A masking operation such as XXXX XXXX XXXX 5379 would strip the card issuer details from the credit card number. This may, or may not, be desirable.

If the data is in a specific, invariable format, then Masking Out is a powerful and fast option. If numerous special cases must be dealt with then masking can be slow, extremely complex to administer and can potentially leave some data items inappropriately masked.

Table Internal Synchronization

Sometimes the same data appears in multiple rows within the same table. In the example below, the name Robert Smith appears in the FIRST_NAME and LAST_NAME columns in multiple rows.

In other words, some of the data items are de-normalized because of repetitions in multiple rows. If the name Robert Smith changes to Albert Wilson after masking, then the same Robert Smith referenced in other rows must also change to Albert Wilson in a consistent manner. This requirement is necessary to preserve the relationships between the data rows and is called Table-Internal Synchronization.

A Table-Internal Synchronization operation will update columns in groups of rows within a table to contain identical values. This means that every occurrence of Robert Smith in the table will contain Albert Wilson. Good data anonymization software should provide support for this requirement.

Cross Schema Synchronization

Many databases contain de-normalized data in tables which are located in multiple schemas. If this data is related, a Table-To-Table Synchronization operation may be required after the data masking operations have concluded.
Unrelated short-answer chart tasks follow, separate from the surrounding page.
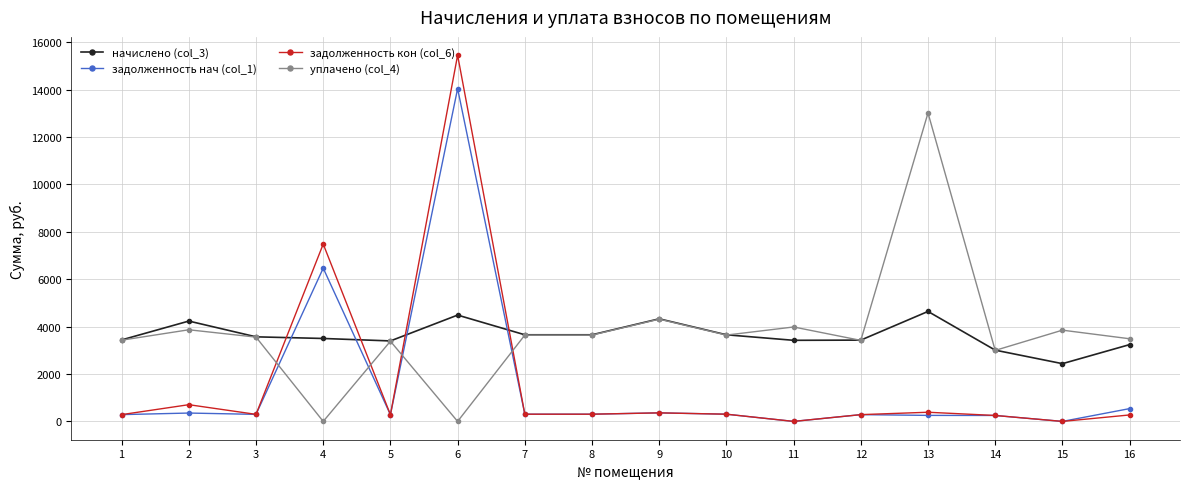

What is the difference between the maximum and minimum values in the начислено (col_3) series?

2203.2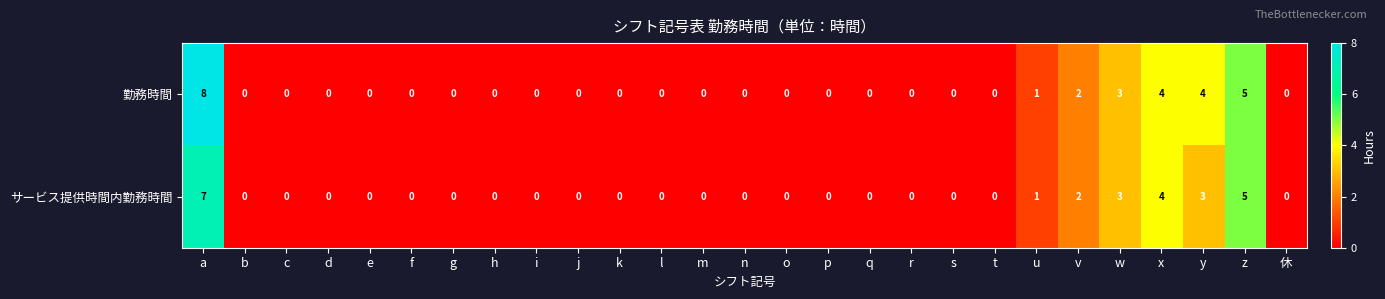

List the series in order of their peak value, highest first.

勤務時間, サービス提供時間内勤務時間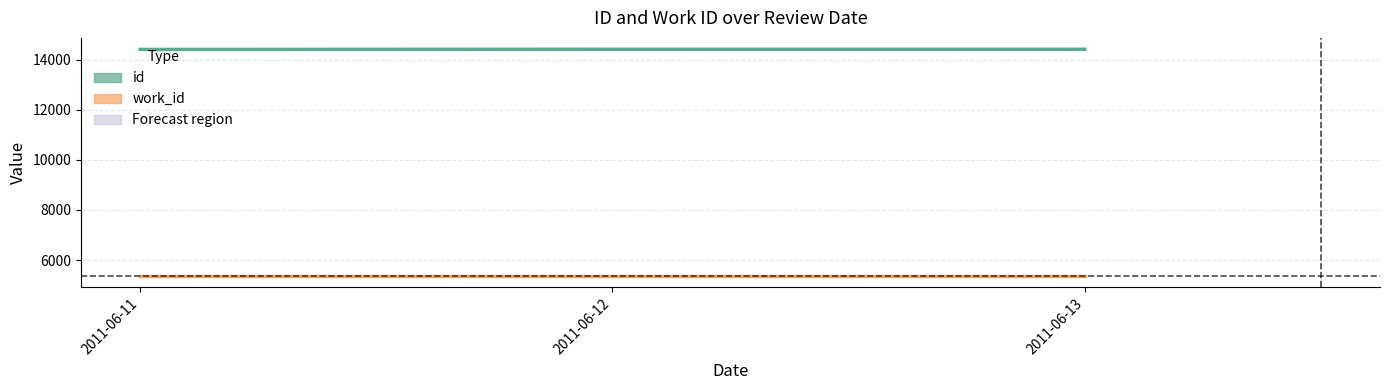

Which series has the largest range (max minus min)?

id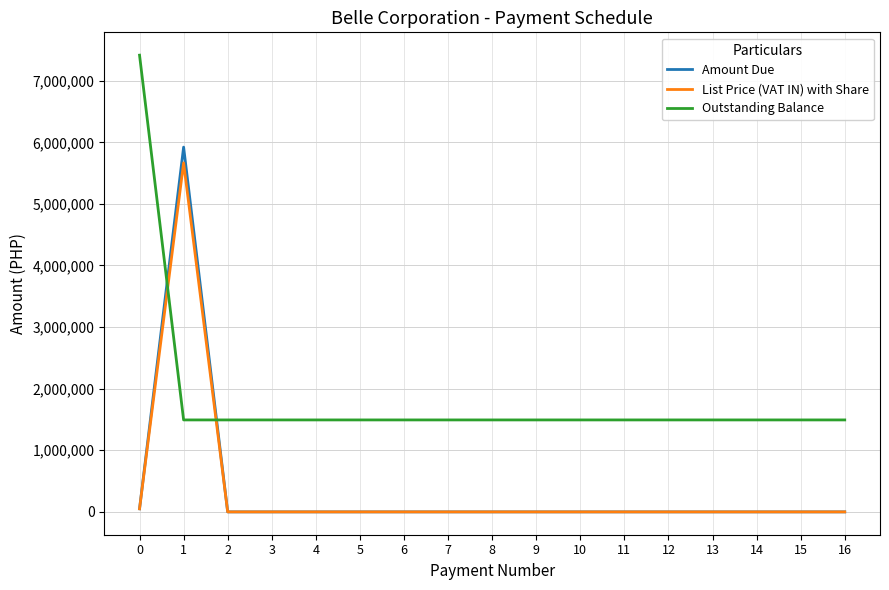

The List Price (VAT IN) with Share series shows 2648627.9 at 1. True or false?

False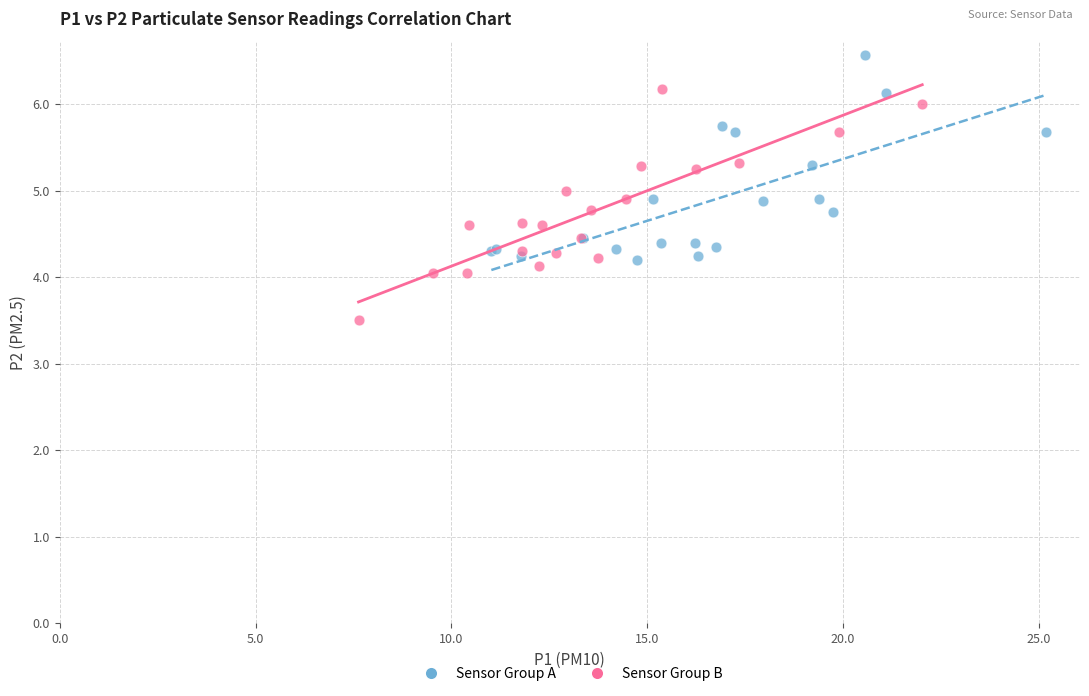

Which series reaches the maximum Y coordinate?

Sensor Group A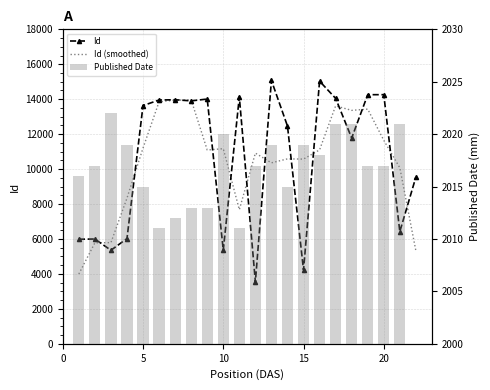

At how many categories does at least one series exceed 7359?

19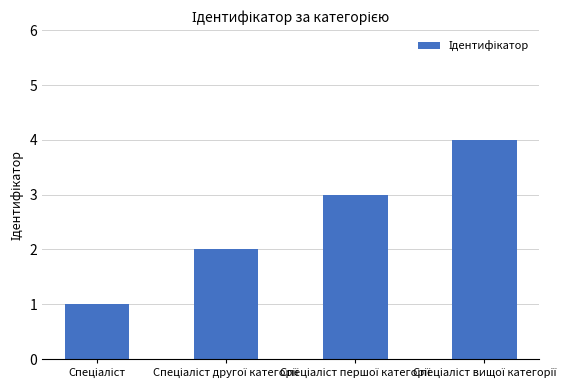

What is the sum of all values?

10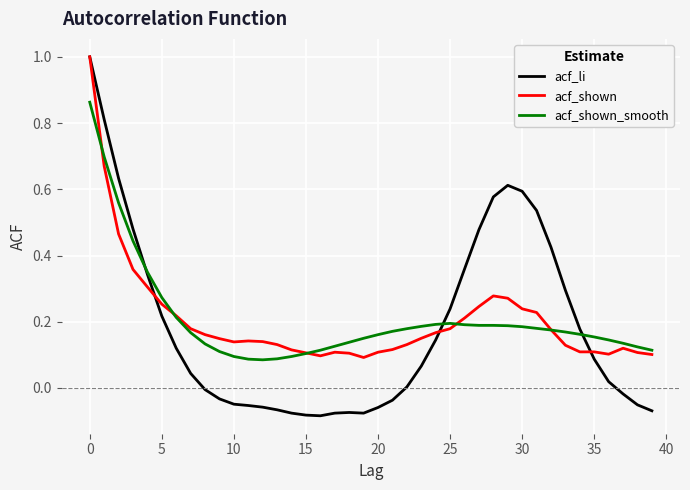

Does the chart display data point markers on the line(s)?

No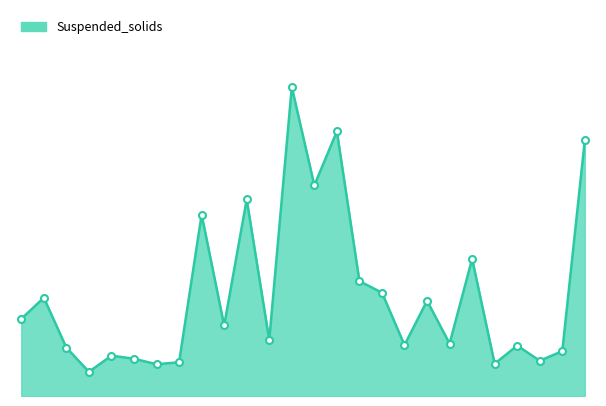

Is this an area chart (filled region under the line)?

Yes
The analysis phase conducted before the construction of the masking routines should pay attention to this requirement and the masking software should be able to support it if required.

Selective Masking: Ability to Apply a WHERE Clause

It is essential to be able to use specific criteria to choose the rows on which the masking operations are performed. In effect, this means that it must be possible to apply a Where Clause to a set of data and have the masking operations apply only to that subset of the table.

As an example of a Where Clause requirement, consider a masking operation on a column containing first names. These names are gender specific and the end users of the database may well require Male and Female names to be present in the appropriate rows after the masking operations complete. Two rules, each with a Where Clause based on the gender column will be required here. There is a potential trap here – note the discussion entitled Where Clause Skips in the Data Masking Issues section of this document.

User Defined SQL Commands

It is very helpful, essential in many circumstances, to be able to run user defined SQL statements. Such statements could be used, for example, to create an index which speeds up the operation of other rules or to assist with a complex synchronization operation.

Note that many databases use different internal mechanisms for the creation and execution of a block of statements (i.e. a procedure) than they do for simple SQL statements. It is usually important that the solution chosen be able to support both block SQL constructs as well as simple insert, update and delete statements.